As the global economy emerges from the COVID-19 shock, systemically important central banks are faced with the unenviable task of deciding when and how quickly to phase out extraordinary stimulus measures. While there is no easy answer, there are clear criteria for maintaining policy credibility.
CAMBRIDGE – Economic-policy discussions in the eurozone, the United Kingdom, and the United States increasingly revolve around the question of when and how quickly central banks should pull back the uber-stimulus measures implemented last year in response to the COVID-19 pandemic.
There are no easy answers. Both parts of the question call for finely balanced judgment calls to account for uncertainties that remain in play. Policy changes by major central banks can have far-reaching implications for economic and financial well-being, affecting not just those directly involved but also the many countries that will end up “importing” the effects of the decisions.

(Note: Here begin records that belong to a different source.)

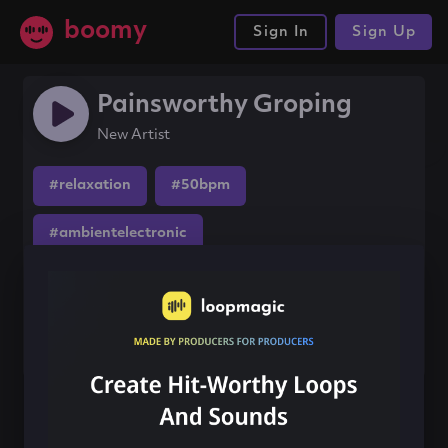
boomy
Sign In
Sign Up
Painsworthy Groping
New Artist
#relaxation
#50bpm
#ambientelectronic
Share this song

A simple way to frame the debate is to think of a road trip. In the car are two groups that agree on three things: the “destination” is to achieve high, durable, inclusive, and sustainable economic growth; the route to get there is far from straight; and the car has good forward momentum.
After that, the two camps disagree. One group believes that much of the remaining journey will be uphill and is therefore not too worried about the curves along the way. It would prefer to keep its foot on the accelerator, pedal-to-the-metal, lest the vehicle decelerate or stall.
The other passengers anticipate a downhill journey with many treacherous curves. With the vehicle gaining speed, this group would prefer to ease off the accelerator and avoid risking a sudden “economic handbrake turn,” as Andy Haldane, the Bank of England’s former chief economist, recently put it.